* 抜粋
----------------------------------------

具体的に言えば、言われたままの要望をそのまま返すような行為、こういう姿勢であればあるほど、提案は後手後手にまわって、クライアントの信頼は獲得できなくなります。また、もしもクライアントの認識が間違っていれば指摘してがあげる態度も必要です。
そして、専門家びいきな説明をしない、という点も重要です。「デザイン的に見るとこれが優れている」とか、「デザイナー的にはこうした方がいい」といった、根拠のない話は回り回って提案物の評価に悪影響を及ぼします。
まとめ
Webサイトを作る作業は、デザインデータやHTMLを作ることだけではなく、クライアントとの関係性や、チームの関係性を作ることも含まれます。単純にブラウザに映し出される絵だけを作るという意識を変え、それらを作るために関わる人々とどのような関係性を築いていくか、という部分まで配慮することで、クライアントからの信頼を得ることができるのではないでしょうか。
UX dub について
※掲載写真はすべてアジケさん撮影
今回はアジケさん初主催のイベントで、告知当初からUX/UIに関心の高い多くの方々から多くの申し込みがあり、結果的に大盛況のイベントとなりました。このイベントの趣旨を、アジケの神田淳生さんから以下のように伺っています。

----------------------------------------

[描画されたグラフ画像]
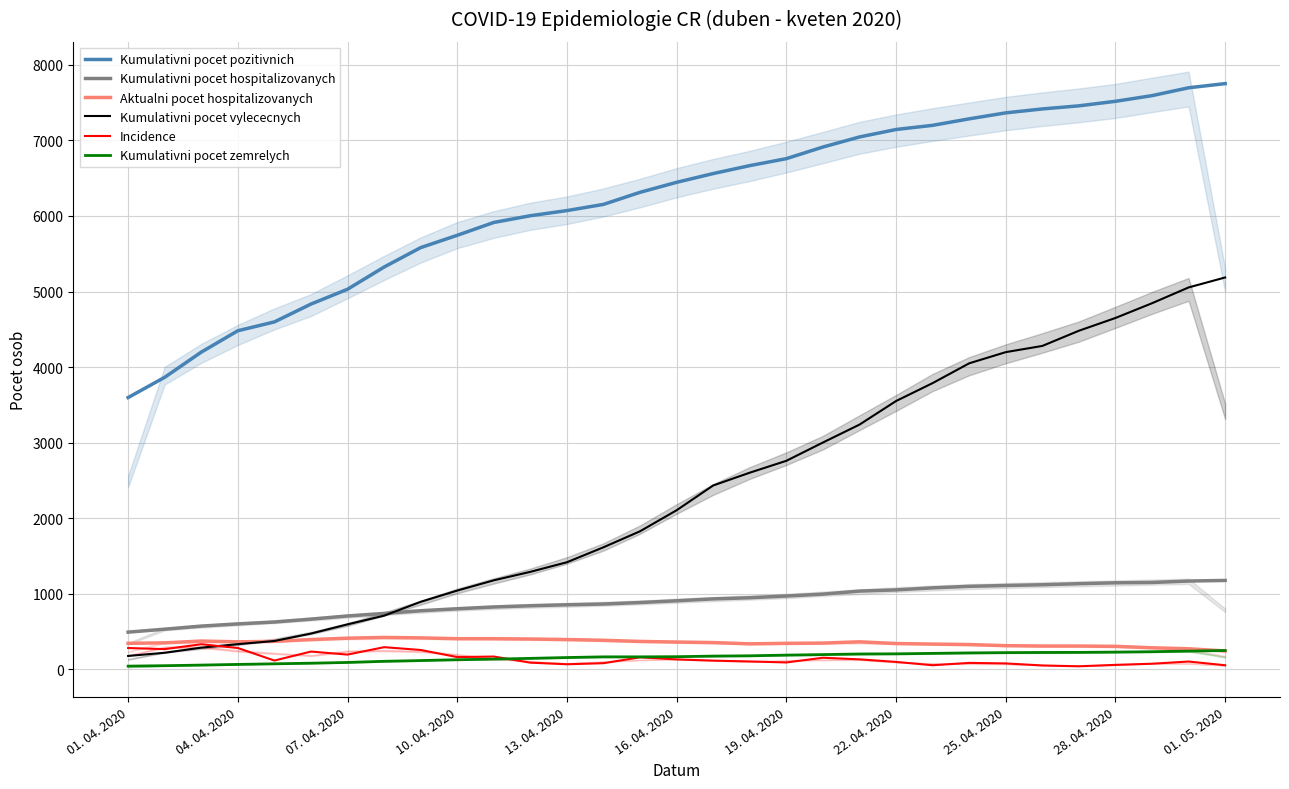

How many data points in Incidence are above 116?

15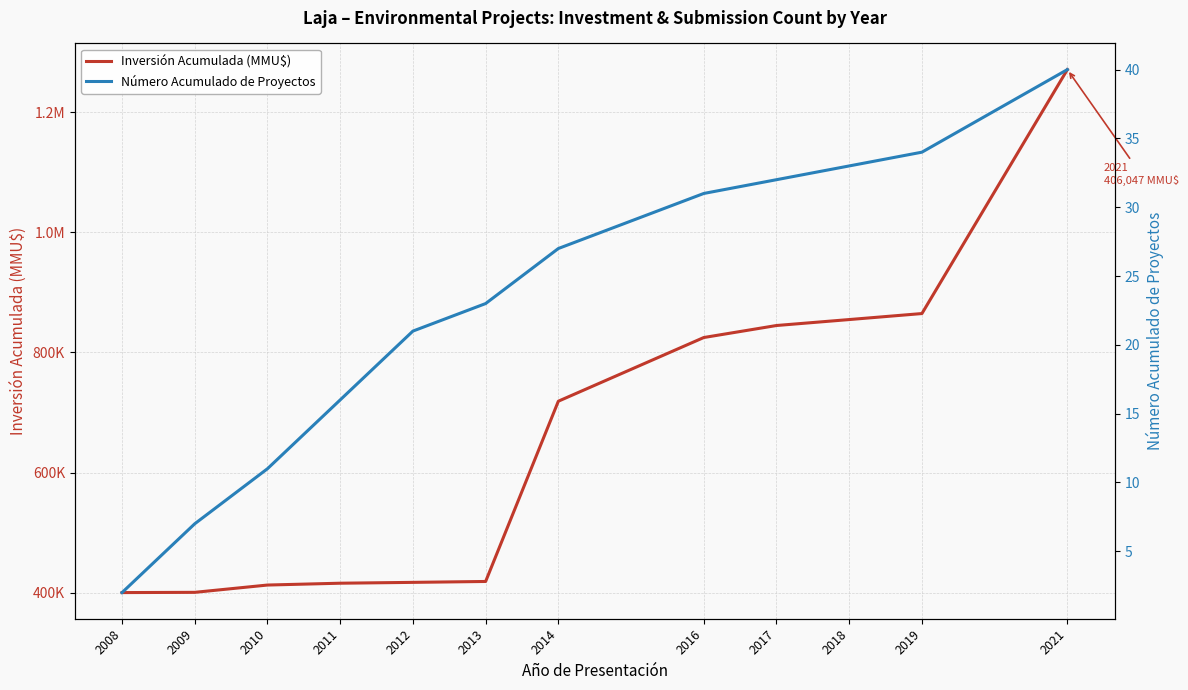

How many series are shown in this chart?

2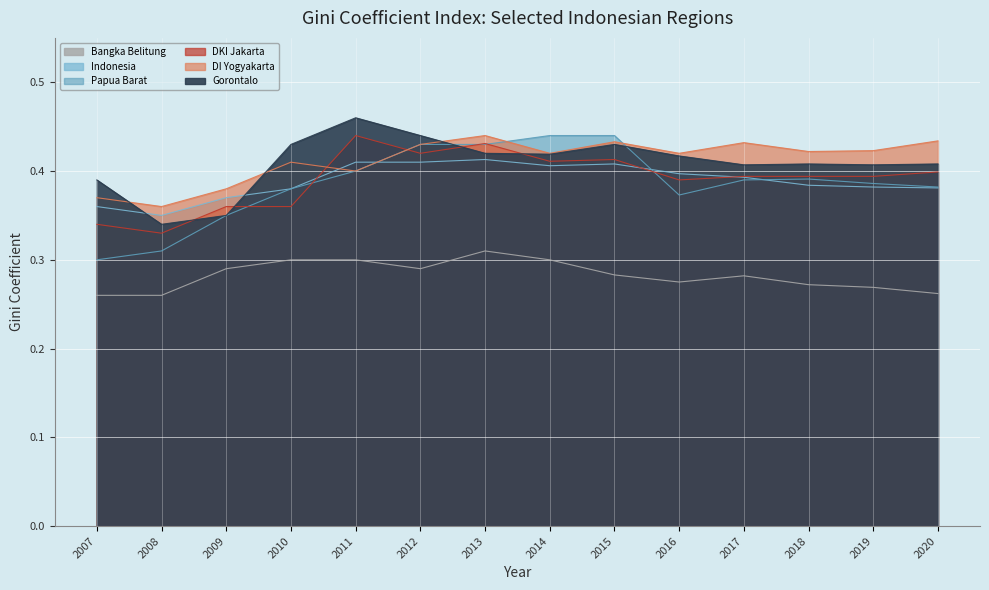

Which category has the lowest value in the Bangka Belitung series?

2007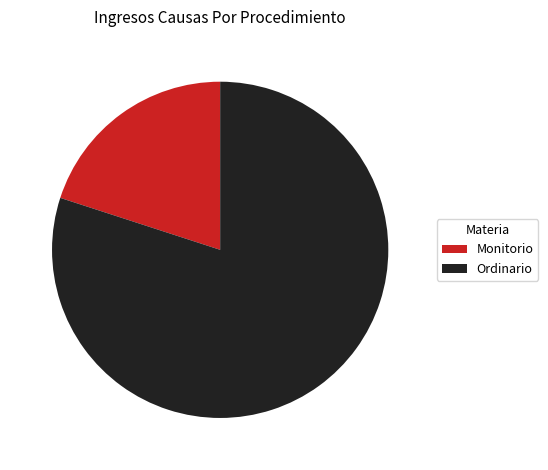

Which slice represents more than half of the pie?

Ordinario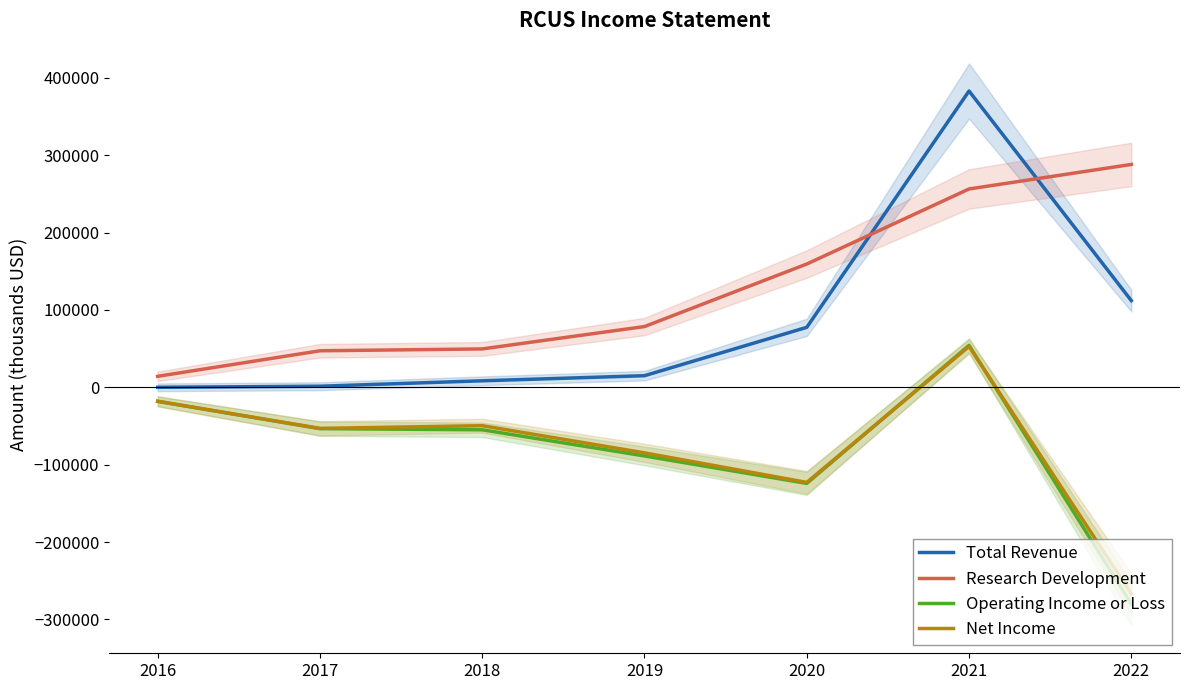

Where is Operating Income or Loss nearest to the value -112900?

2020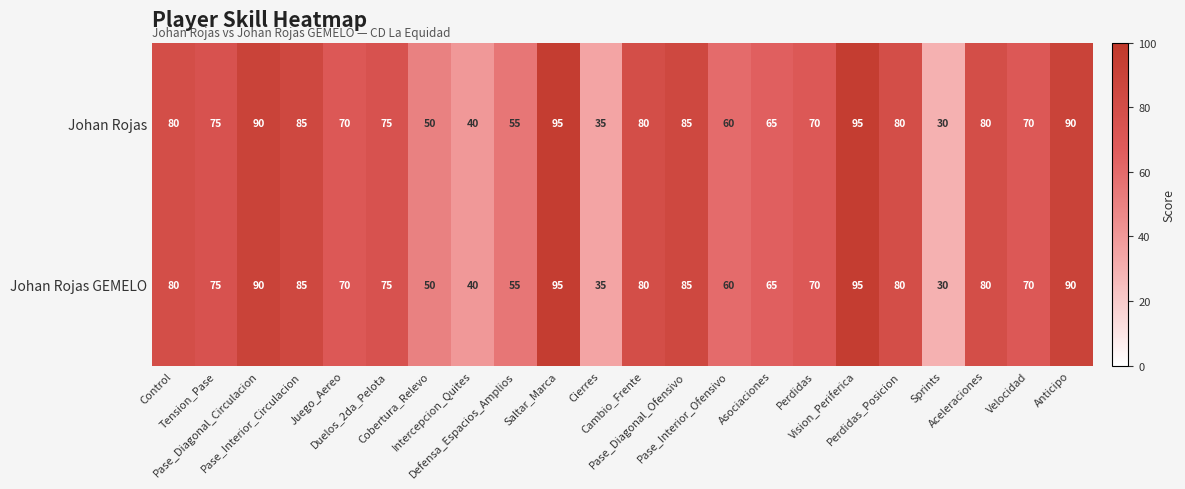

At how many categories does at least one series exceed 56?

17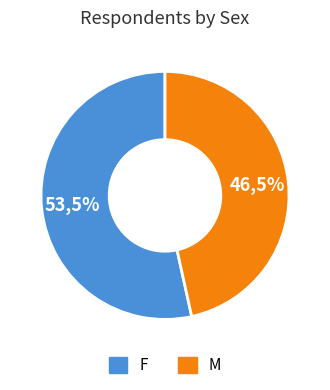

Approximately how many times larger is the value at M compared to F?

0.9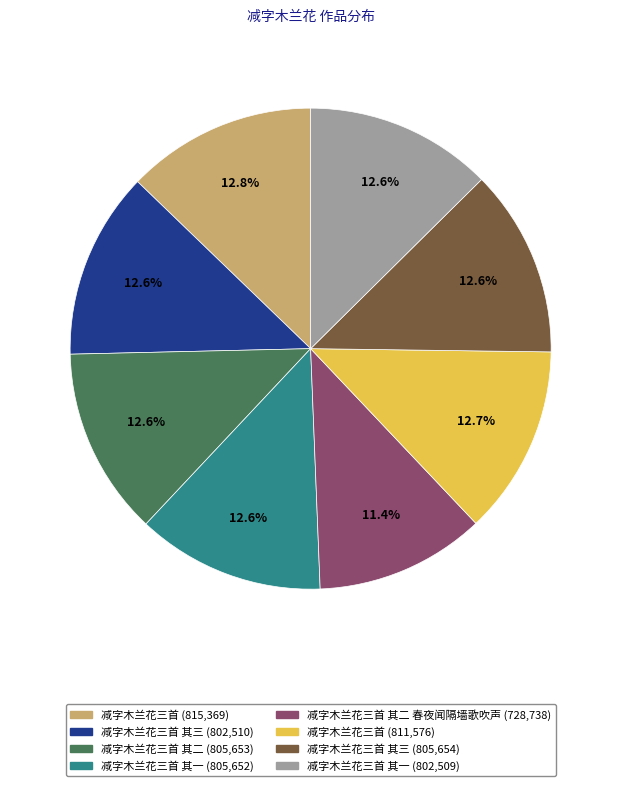

Is there any slice that represents more than half of the pie?

No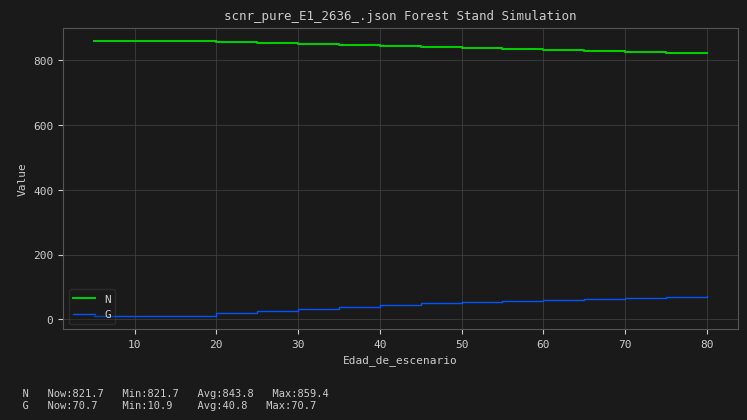

True or false: N has more than 2 interior local peaks.

False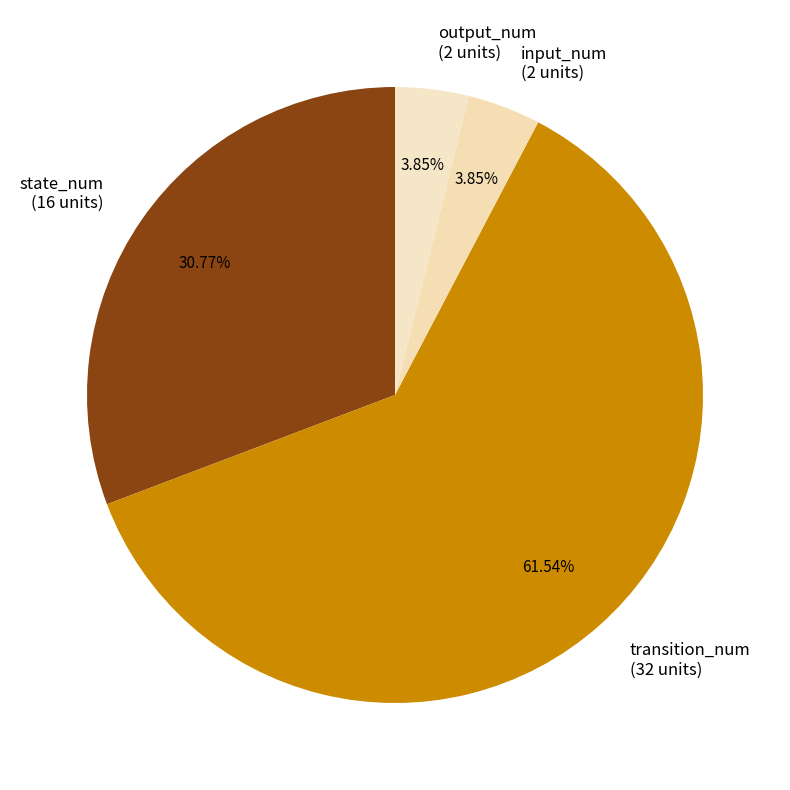

Approximately how many times larger is the value at output_num compared to transition_num?

0.1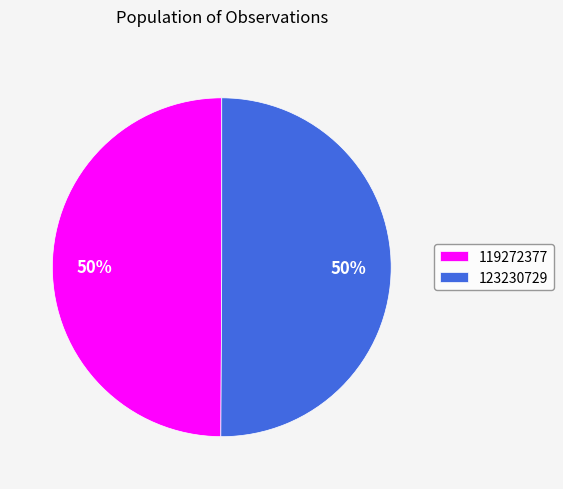

How many segments does this pie chart have?

2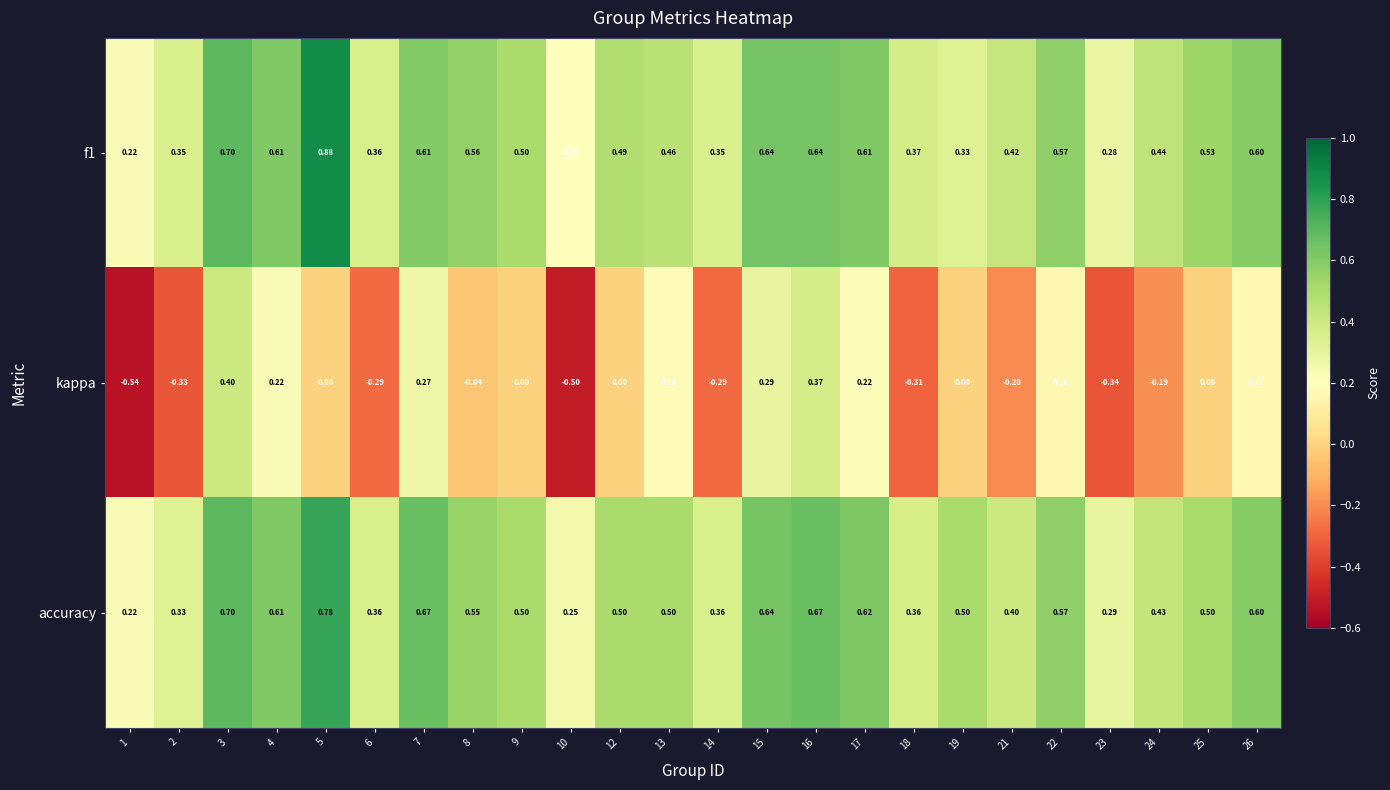

Which series has the largest range (max minus min)?

kappa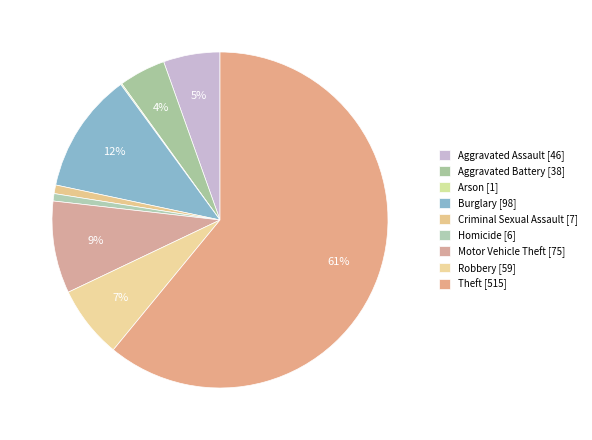

Does Aggravated Battery account for over 50% of the chart?

No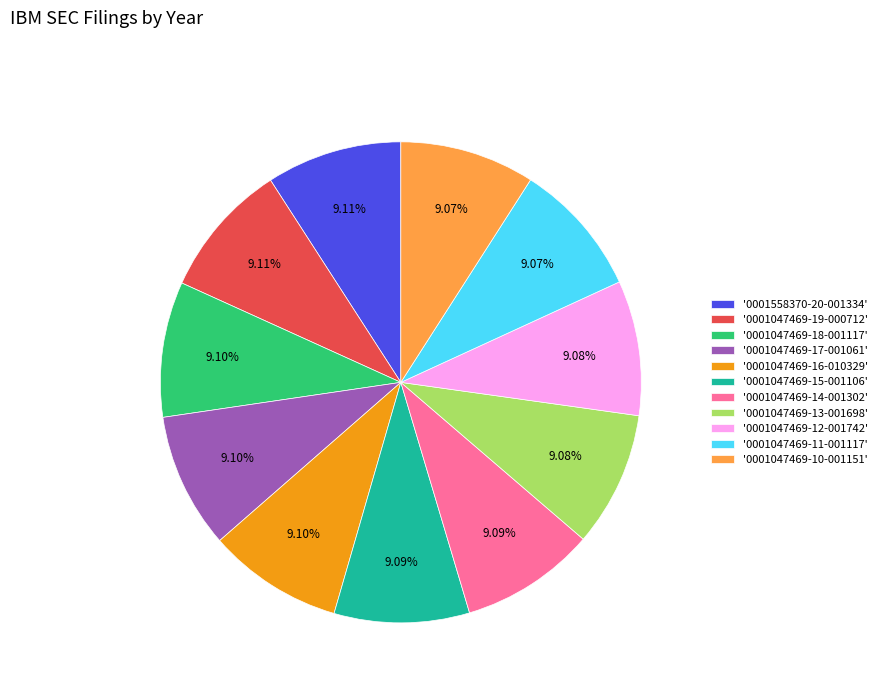

Is '0001558370-20-001334' the majority of the pie?

No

----------------------------------------

* あなたの課題
抜粋のうち、「具体的に言えば、言われたまま」から「ら以下のように伺っています。」までの部分を、両端の語句も含めて一字一句変えずに返してください。 抜粋に書かれていることだけを用いてください。

* 演習の出力
具体的に言えば、言われたままの要望をそのまま返すような行為、こういう姿勢であればあるほど、提案は後手後手にまわって、クライアントの信頼は獲得できなくなります。また、もしもクライアントの認識が間違っていれば指摘してがあげる態度も必要です。
そして、専門家びいきな説明をしない、という点も重要です。「デザイン的に見るとこれが優れている」とか、「デザイナー的にはこうした方がいい」といった、根拠のない話は回り回って提案物の評価に悪影響を及ぼします。
まとめ
Webサイトを作る作業は、デザインデータやHTMLを作ることだけではなく、クライアントとの関係性や、チームの関係性を作ることも含まれます。単純にブラウザに映し出される絵だけを作るという意識を変え、それらを作るために関わる人々とどのような関係性を築いていくか、という部分まで配慮することで、クライアントからの信頼を得ることができるのではないでしょうか。
UX dub について
※掲載写真はすべてアジケさん撮影
今回はアジケさん初主催のイベントで、告知当初からUX/UIに関心の高い多くの方々から多くの申し込みがあり、結果的に大盛況のイベントとなりました。このイベントの趣旨を、アジケの神田淳生さんから以下のように伺っています。